Low Competition, High Demand

The availability of multiple competitors allows companies to offer competitive prices to their customers. However, the internet market in Africa is very consolidated. Few providers exist in the African internet market due to current regulations and a lack of incentives. Namibia and Kenya are two countries that have recently experienced improved internet access for their citizens as a result of recent regulation modifications.


Public Access

A4AI advocates that internet providers from the public sector provide services that private companies are unable to supply. Providing public access is a major way that public sector internet providers can help remedy the situation.


Internet Shutdowns

Cameroon and Egypt recently made headlines for restricting the internet use of their civilians.
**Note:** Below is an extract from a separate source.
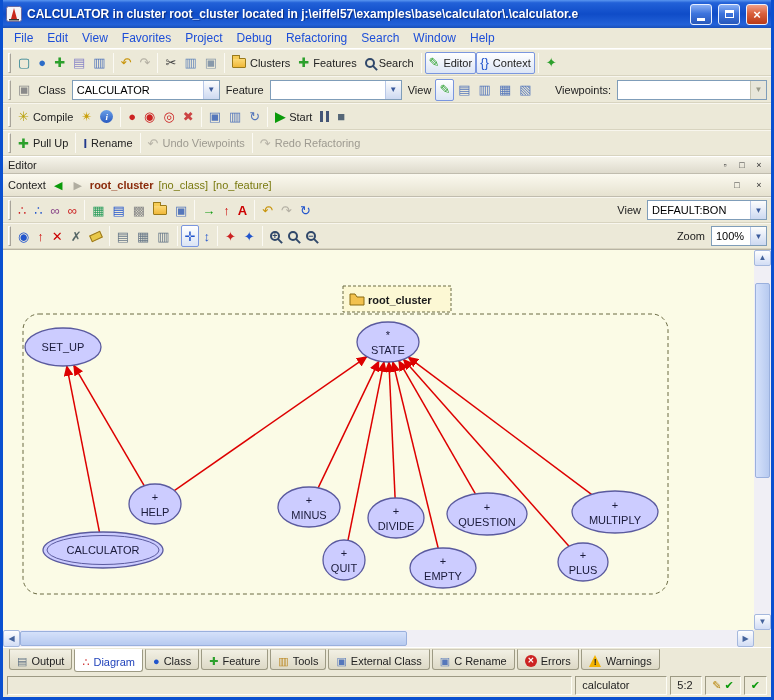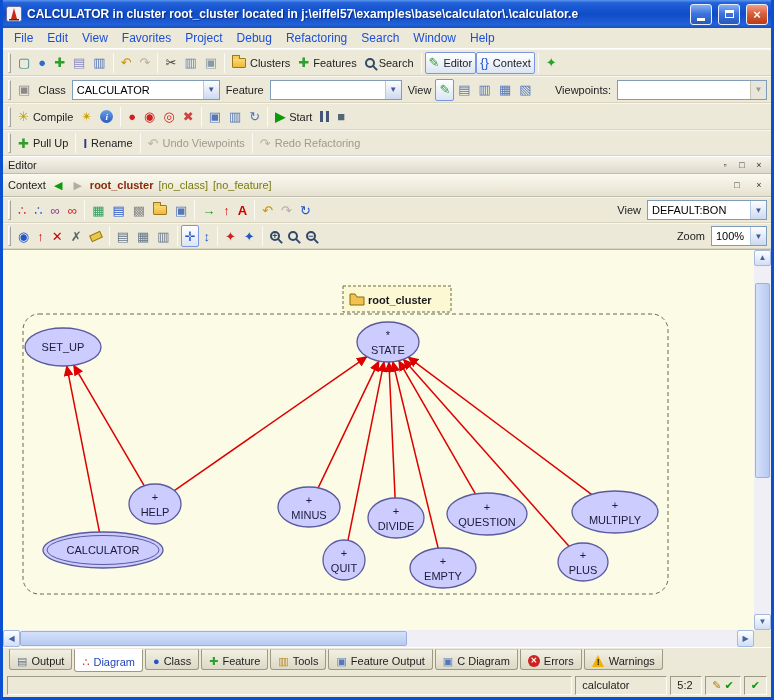"Feature Output" span.tab-label { text: Feature Output -> External Class }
Internet shutdowns have become increasingly more common since 2016, and to-date over 370 internet shutdowns have been documented. The internet shutdowns over the last three years have occurred in Africa, Europe, South America, and Asia, with Asia having over 80% of the 371 documented internet shutdowns.


The internet access issue in Africa is slowly being remedied, but the problem is still very prevalent for the majority of the African population. There are many benefits that continent-wide internet access will have for Africa, but officials are currently doing their best to make these benefits known. While a few countries, like Cameroon and Egypt, have done the opposite by restricting internet access to their citizens, various companies, such as the Web Foundation, are doing their best to present their points to these governments.